Hell Ride (2008)

Movies like Hell Ride exist because some people, like writer, director, and star Larry Bishop, can’t give up the past. Here, he plays the president of a motorcycle gang, Pistolero, although which one was lost on me. I have up caring pretty early on, to be honest. He’s around the age of 60, and so are most of his colleagues. Bishop has been in biker movies before, all the way back to the late ’60s, and seems to want to recapture the fun he had during that time.

The basic gist of the plot goes something like this: There is another gang that is not led by Pistolero, and therefore it’s bad. Oh, there’s been conflict between them for over 30 years — the constant, annoying, pointless, and confusing flashbacks ensure this — but now is the time to finally end things. I’m sure there are reasons behind that decision, but ignoring the inane dialogue in a movie like this is generally for the best. Essentially, Larry Bishop gets to live out a fantasy for not even 90 minutes, while also pretending to give us an insightful parody and an homage to the biker films of the ’70s.
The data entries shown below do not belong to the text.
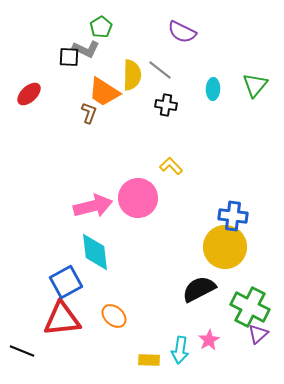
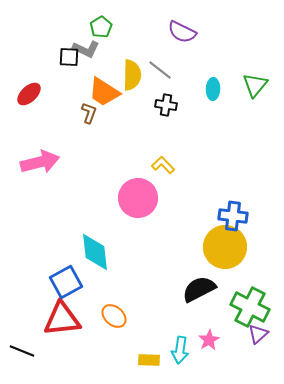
yellow L-shape: moved 8 px left, 1 px up
pink arrow: moved 53 px left, 44 px up
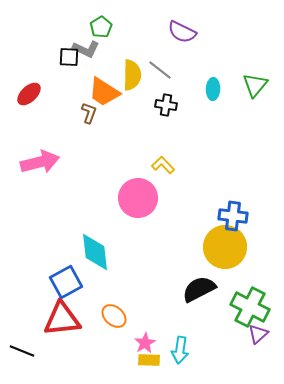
pink star: moved 64 px left, 3 px down
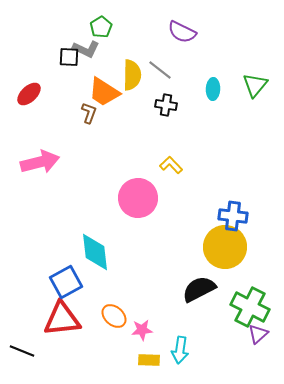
yellow L-shape: moved 8 px right
pink star: moved 3 px left, 13 px up; rotated 25 degrees clockwise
I say “pretending” because that seems to be more a ruse than anything else. Nobody here seems to want to do anything that’s genuinely insightful; they’re making a junky movie and that’s that. The claim can be made that the people behind it are more clever than they’re portrayed by their final product, but I’m not seeing it. You don’t make a film this bad and then claim that it was intentionally this way. The Room creator Tommy Wiseau claims that his film was supposed to be that funny. Do you believe him?
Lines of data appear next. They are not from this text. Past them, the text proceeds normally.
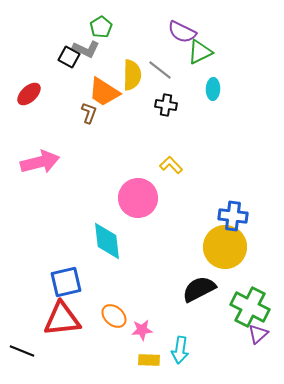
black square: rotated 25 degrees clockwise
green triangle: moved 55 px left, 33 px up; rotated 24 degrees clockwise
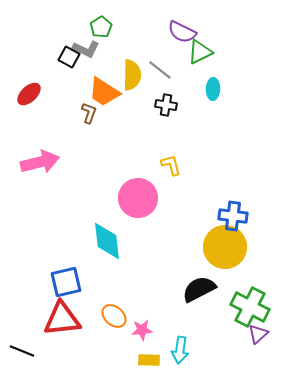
yellow L-shape: rotated 30 degrees clockwise
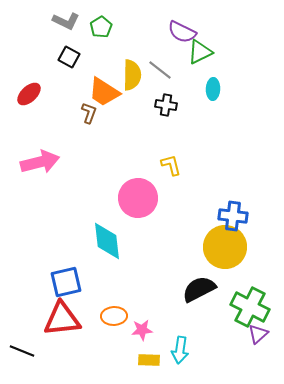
gray L-shape: moved 20 px left, 28 px up
orange ellipse: rotated 45 degrees counterclockwise
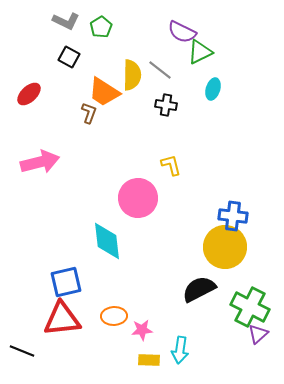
cyan ellipse: rotated 15 degrees clockwise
It might not be completely fair to compare Hell Ride to The Room, especially because the former at least has enough nudity and violence to keep a male audience member’s attention, but both films are beyond awful and on a second viewing, I’d pick The Room simply because it’s funnier. Hell Ride tries to be funnier, and tries to be more interesting, but it fails at almost every conceivable point.

I think one of the problems is that it’s clear that Bishop was trying to copy Quentin Tarantino — the person who served as an executive producer and “presenter” of the film. A non-linear plot, dialogue that doesn’t go anywhere, a kind of creepy focus on a certain female body part (in this case it’s not feet) — all of it screams “Tarantino wannabe.” The problem is that Tarantino knows how to make it work, while Larry Bishop doesn’t have that sort of vision or talent. His dialogue is interesting, not just overlong for the sake of taking up time.

Hell Ride doesn’t even have enough content to fill the 80 minutes for which it plays. If removed of its unnecessary flashbacks and if the dialogue was kept to a minimum — and when the writing is this poor, that would have been a blessing — we might have a 40 minutes film here. Most of that would consist of these 50-60-year-old dudes being desired by 20-year-old, topless ladies, because that’s exactly what this director wanted him and his friends to experience while on this set.

Is there anything enjoyable here? Sure. Dennis Hopper and David Carradine show up in cameo roles, two biker legends in their own rights, and that’s almost always a pleasant sight to see. They, unlike the rest of the actors, actually seem to be having fun, probably because they get a paycheck and don’t have to be completely embarrassed by their appearance here. Vinnie Jones plays the main villain, although despite this, he only gets a few minutes on-screen. It would’ve been fun to see more of him, I think, as he’s often a fun presence.

Everyone else is awful. One might think that Bishop would be able to get a good performance out of himself, but he’s probably the worst actor in the film. It’s not just that he doesn’t seem like he could actually be the president of the gang — he doesn’t look or talk the part — but he is so unemotional that you wonder if he was half-asleep during most of the takes. Speaking of being asleep or drunk during production, Michael Madsen shows up as another one of the bikers, and while he’s at least got a couple of fun moments, it doesn’t add up to much.

I can get behind a terrible Z-grade movie if it’s fun. That’s about all that this type of film has to do in order for me to at least give it a tentative recommendation. There’s nothing enjoyable, nothing worthwhile, and nothing that’s even remotely interesting about this film. I just wanted to smile or laugh for most of it, and all I felt was sad; I was disappointed that anybody would finance this and that this many actors would agree to be a part of it.

There are movies that are so bad, they’re good, and others that are so bad that they’re a complete waste of time and there’s no reason to even consider giving them the time of day. Hell Ride is so awful that not even the sight of naked ladies — of which there plenty, especially in its first half — could bring cheer to it. Everyone, save for cameos from Dennis Hopper and David Carradine, is so drab and down, despite all these actors in or past middle age getting to live out a director’s misogynistic fantasy. What an awful movie.